EXERCISE MATERIAL:
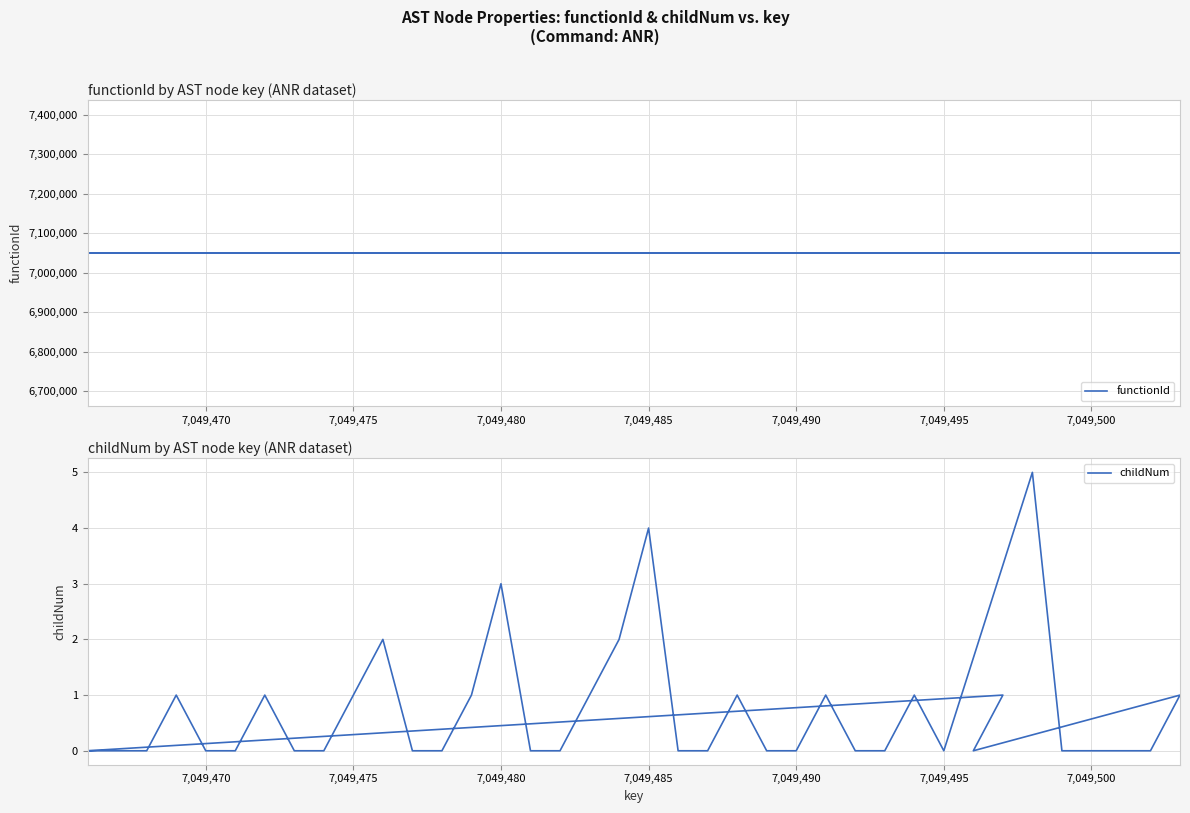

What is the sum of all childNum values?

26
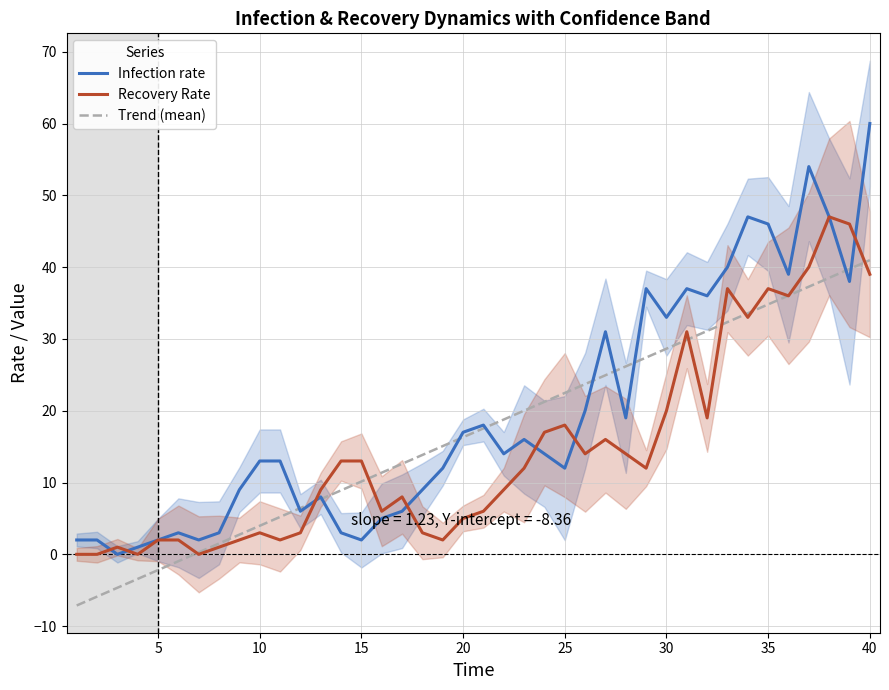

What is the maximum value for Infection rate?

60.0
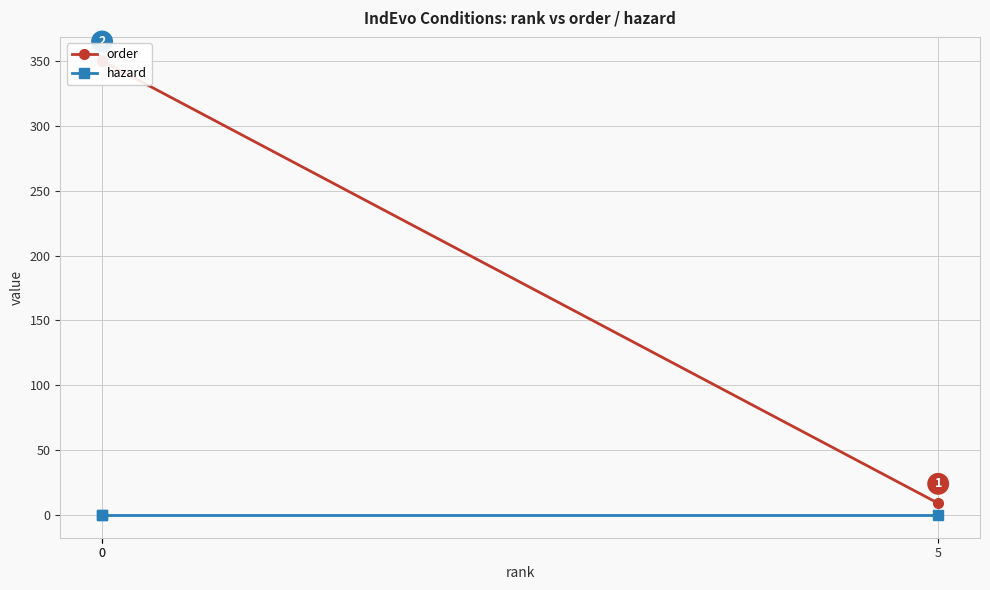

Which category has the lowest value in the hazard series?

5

TASK GOAL:
Reproduce the records word for word, starting at the line that contains "What is the maximum value for Infection rate?" and ending at the end of the records. Leave the pictures out of your answer.

TASK OUTPUT:
What is the maximum value for Infection rate?

60.0

Which category has the lowest value in the hazard series?

5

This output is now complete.